- _Stated task_: Can you return, unchanged, the lines running from the one with "the lights are" to the end of the entries, both ends included?
━━━━━ Data excerpts
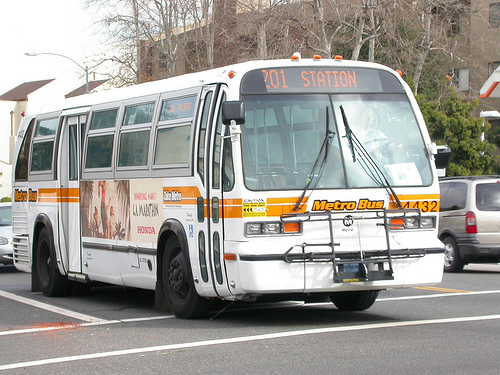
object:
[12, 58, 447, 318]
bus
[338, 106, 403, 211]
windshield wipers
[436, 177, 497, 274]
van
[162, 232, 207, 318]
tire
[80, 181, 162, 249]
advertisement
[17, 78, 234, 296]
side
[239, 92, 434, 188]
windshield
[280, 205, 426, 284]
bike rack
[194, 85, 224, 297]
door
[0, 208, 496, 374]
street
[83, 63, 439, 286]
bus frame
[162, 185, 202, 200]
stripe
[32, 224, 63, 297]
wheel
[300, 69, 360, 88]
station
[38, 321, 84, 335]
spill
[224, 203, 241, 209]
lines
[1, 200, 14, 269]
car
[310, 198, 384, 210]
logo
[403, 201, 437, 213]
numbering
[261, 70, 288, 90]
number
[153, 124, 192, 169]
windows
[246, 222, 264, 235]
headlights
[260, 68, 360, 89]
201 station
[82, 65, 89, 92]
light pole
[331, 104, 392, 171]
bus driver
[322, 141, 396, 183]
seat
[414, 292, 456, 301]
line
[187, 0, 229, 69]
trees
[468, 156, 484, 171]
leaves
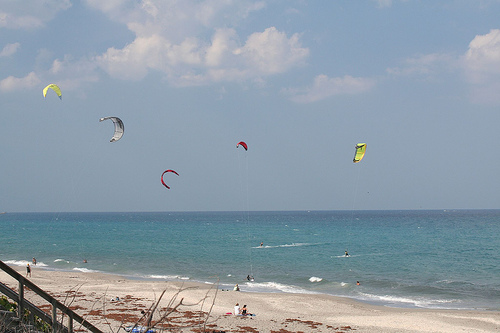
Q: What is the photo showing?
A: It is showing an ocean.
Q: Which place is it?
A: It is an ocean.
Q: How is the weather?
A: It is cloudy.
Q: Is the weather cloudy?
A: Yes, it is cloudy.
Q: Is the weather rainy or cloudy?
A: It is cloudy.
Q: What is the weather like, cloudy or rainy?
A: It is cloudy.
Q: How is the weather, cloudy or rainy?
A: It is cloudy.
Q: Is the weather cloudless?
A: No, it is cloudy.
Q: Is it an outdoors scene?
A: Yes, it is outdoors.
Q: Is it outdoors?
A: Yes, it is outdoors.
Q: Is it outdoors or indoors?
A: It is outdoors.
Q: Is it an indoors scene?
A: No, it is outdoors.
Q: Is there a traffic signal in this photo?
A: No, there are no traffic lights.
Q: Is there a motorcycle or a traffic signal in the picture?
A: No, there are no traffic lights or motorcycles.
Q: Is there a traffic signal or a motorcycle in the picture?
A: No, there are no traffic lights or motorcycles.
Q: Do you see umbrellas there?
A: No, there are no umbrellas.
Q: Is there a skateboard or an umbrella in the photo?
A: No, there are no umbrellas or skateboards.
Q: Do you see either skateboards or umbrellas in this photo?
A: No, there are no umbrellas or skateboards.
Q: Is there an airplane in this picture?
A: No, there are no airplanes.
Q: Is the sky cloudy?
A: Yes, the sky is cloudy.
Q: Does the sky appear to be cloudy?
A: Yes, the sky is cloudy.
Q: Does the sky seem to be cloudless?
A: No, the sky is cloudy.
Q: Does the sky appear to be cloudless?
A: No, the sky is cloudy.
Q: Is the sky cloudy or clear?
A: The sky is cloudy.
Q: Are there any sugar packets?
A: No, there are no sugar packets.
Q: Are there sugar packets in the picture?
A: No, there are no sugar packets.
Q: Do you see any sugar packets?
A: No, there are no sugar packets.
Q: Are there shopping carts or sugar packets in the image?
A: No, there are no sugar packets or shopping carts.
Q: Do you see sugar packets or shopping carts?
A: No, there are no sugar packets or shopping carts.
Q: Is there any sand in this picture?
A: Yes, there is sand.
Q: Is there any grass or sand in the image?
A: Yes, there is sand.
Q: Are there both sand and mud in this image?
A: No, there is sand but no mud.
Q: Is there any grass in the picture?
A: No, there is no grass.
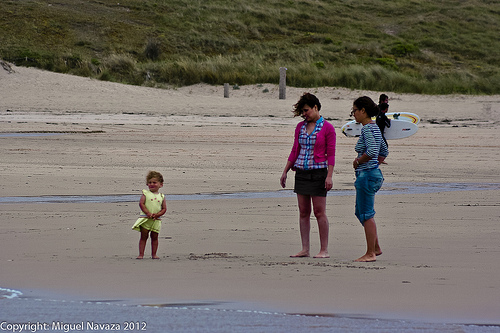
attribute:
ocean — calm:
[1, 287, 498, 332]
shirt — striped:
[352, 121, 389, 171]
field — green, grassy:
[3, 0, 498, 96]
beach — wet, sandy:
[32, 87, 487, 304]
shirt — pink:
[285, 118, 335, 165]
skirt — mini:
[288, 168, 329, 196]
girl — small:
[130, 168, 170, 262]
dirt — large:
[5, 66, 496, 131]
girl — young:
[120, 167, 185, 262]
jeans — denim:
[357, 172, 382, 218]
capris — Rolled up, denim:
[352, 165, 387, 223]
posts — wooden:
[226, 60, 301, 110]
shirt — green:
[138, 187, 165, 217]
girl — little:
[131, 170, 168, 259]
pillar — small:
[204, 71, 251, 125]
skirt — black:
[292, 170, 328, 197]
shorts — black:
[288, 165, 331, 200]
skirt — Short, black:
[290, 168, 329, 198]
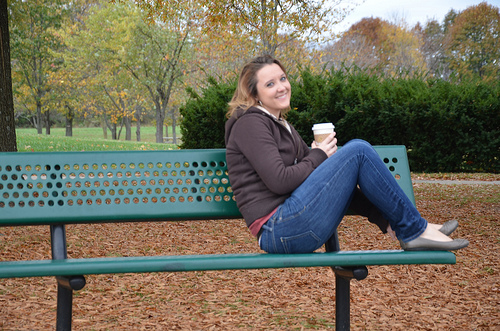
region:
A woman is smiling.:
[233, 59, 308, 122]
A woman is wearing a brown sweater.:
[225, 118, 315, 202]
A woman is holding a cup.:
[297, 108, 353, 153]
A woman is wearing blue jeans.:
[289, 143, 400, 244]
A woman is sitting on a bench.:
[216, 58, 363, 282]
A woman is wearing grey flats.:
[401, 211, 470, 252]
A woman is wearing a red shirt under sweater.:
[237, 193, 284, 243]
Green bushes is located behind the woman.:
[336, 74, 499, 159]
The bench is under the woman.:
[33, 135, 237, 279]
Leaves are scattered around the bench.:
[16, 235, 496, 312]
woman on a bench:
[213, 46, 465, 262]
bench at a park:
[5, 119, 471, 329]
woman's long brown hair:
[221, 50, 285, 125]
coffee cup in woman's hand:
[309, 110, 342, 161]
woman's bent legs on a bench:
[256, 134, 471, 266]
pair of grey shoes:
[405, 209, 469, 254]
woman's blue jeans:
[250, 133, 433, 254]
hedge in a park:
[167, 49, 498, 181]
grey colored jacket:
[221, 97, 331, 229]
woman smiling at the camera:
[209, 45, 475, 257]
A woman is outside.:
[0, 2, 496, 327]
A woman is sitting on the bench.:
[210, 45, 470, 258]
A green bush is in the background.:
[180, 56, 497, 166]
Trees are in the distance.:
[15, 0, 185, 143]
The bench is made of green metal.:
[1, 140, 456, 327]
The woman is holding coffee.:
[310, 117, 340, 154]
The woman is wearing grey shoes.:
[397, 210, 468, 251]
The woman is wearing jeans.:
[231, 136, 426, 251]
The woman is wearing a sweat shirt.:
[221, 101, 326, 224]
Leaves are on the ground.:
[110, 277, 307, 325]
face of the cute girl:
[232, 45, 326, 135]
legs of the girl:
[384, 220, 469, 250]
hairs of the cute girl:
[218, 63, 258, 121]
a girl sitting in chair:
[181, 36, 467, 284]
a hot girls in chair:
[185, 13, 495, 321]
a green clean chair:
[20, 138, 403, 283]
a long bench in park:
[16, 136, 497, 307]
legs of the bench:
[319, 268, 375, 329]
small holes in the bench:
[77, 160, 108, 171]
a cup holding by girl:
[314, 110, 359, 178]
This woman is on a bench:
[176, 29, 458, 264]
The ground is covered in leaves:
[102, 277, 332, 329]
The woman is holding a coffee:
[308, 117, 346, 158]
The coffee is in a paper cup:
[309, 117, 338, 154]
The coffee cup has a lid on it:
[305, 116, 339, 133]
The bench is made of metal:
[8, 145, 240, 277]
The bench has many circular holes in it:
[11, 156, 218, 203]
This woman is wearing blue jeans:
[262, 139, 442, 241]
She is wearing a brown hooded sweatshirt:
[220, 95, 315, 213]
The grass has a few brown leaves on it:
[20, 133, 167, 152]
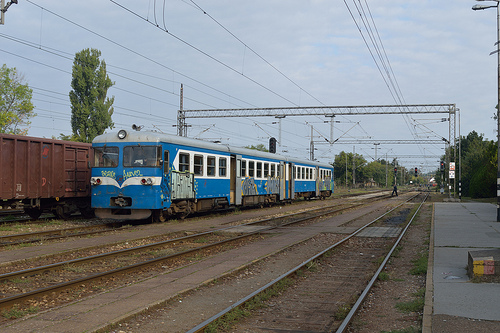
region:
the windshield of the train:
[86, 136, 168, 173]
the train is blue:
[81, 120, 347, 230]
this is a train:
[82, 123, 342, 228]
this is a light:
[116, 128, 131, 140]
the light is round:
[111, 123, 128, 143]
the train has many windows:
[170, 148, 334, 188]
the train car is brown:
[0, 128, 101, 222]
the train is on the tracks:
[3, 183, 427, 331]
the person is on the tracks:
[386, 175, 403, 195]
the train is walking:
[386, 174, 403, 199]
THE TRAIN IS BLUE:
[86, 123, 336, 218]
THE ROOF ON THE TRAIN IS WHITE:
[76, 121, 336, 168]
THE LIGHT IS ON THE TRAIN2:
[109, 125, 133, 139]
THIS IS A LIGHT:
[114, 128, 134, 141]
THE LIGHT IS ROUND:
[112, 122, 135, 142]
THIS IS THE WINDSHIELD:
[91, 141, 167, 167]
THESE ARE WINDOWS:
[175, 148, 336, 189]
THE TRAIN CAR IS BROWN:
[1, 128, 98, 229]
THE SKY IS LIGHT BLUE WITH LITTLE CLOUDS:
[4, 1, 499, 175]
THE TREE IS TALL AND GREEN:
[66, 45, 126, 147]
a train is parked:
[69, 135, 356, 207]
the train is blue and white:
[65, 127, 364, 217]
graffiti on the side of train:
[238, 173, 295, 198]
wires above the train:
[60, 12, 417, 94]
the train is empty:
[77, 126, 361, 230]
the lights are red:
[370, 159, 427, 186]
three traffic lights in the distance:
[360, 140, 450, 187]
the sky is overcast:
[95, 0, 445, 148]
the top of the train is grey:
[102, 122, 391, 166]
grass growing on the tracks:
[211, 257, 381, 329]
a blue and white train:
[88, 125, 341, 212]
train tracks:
━━━━━━━━━━
- _Output below_:
the lights are red:
[370, 159, 427, 186]
three traffic lights in the distance:
[360, 140, 450, 187]
the sky is overcast:
[95, 0, 445, 148]
the top of the train is grey:
[102, 122, 391, 166]
grass growing on the tracks:
[211, 257, 381, 329]
a blue and white train:
[88, 125, 341, 212]
train tracks:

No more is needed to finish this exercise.